Postdoctoral Fellow LSU Health Sciences Center-Shreveport Shreveport, Louisiana, United States
Gauri Shishodia (LSU Health Sciences Center-Shreveport)| Rhodee Toledo (LSU Health Sciences Center-Shreveport)| Xiaohua Rong (LSU Health Sciences Center-Shreveport)| Emily Zimmerman (LSU Health Sciences Center-Shreveport)| Adam Xiao (LSU Health Sciences Center-Shreveport)| Lynn Harrison (LSU Health Sciences Center-Shreveport)| Cherie Nathan (LSU Health Sciences Center-Shreveport)

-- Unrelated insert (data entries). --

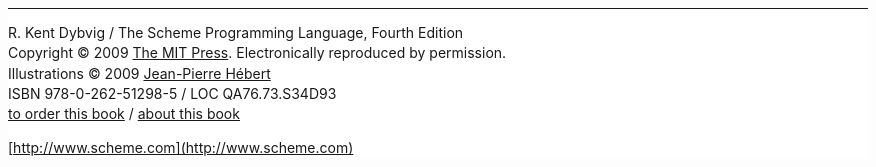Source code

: * * * * *

R. Kent Dybvig / The Scheme Programming Language, Fourth Edition\
 Copyright © 2009 [The MIT
Press](http://mitpress.mit.edu/catalog/item/default.asp?ttype=2&tid=11984).
Electronically reproduced by permission.\
 Illustrations © 2009 [Jean-Pierre
Hébert](http://hebert.kitp.ucsb.edu/)\
 ISBN 978-0-262-51298-5 / LOC QA76.73.S34D93\
 [to order this
book](http://mitpress.mit.edu/catalog/item/default.asp?ttype=2&tid=11984)
/ [about this book](canned/about.html)

[http://www.scheme.com](http://www.scheme.com)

Background: Tobacco exposure and human papillomavirus (HPV) infection are among the main factors for development of head and neck squamous cell carcinoma (HNSCC). Interestingly, recent studies show that HPV positive (+) smokers and non-smokers have similar mutational profiles, which suggests that mutations induced in smokers could be associated with the protective effects of HPV. Our preliminary data showed that 4NQO, a mutagen and carcinogen which serves as a surrogate for tobacco exposure induces oxidative DNA damage and DSB formation in HNSCC cells at 6 hrs. HPV+ HNSCC cells also showed a relative increase in activation of homologous recombination (HR) DNA repair proteins compared to HPV negative (-) HNSCC cells at 6 hrs. In this study, we wanted to investigate the effect of 4NQO on DNA damage and repair activation at 24 hrs in HPV+ and HPV- HNSCC cells.
Methods: NOK E6.E7 +/-, UPCI-SCC40 (HPV-), UM-SCC104 and UM-SCC47 (HPV+) cells were utilized to check effects of 4NQO on DNA repair. Oxidative DNA damage, double strand break formation (DSBs) and protein expression were analyzed by FPG-modified alkaline comet assay, γH2AX staining and Western analysis following treatment with 4NQO for 6 hr, replacement with fresh media, and sample collection at 24 hr.
Results: 4NQO increased oxidative DNA damage, single strand breaks, and yH2AX foci at 6 hrs; however, these lesions were no longer present at 24 hrs. This suggests DNA repair had probably occurred upon removal of 4NQO. We no longer observed an increase in phosphorylation of BRCA1, Rad51, H2AX, and p21 levels in HNSCC cells at 24 hr although it was present at 6 hrs.
Conclusion: Our in-vitro data suggests that HPV may have a role in the activation of DNA repair proteins by 4NQO at 6 hrs. This may have allowed for successful repair of DNA damage in both HPV+ and HPV- HNSCC cells by 24 hrs. Taken together, these data suggest that HPV may protect against smoking-induced mutations by preferentially increasing HR DNA repair protein activation.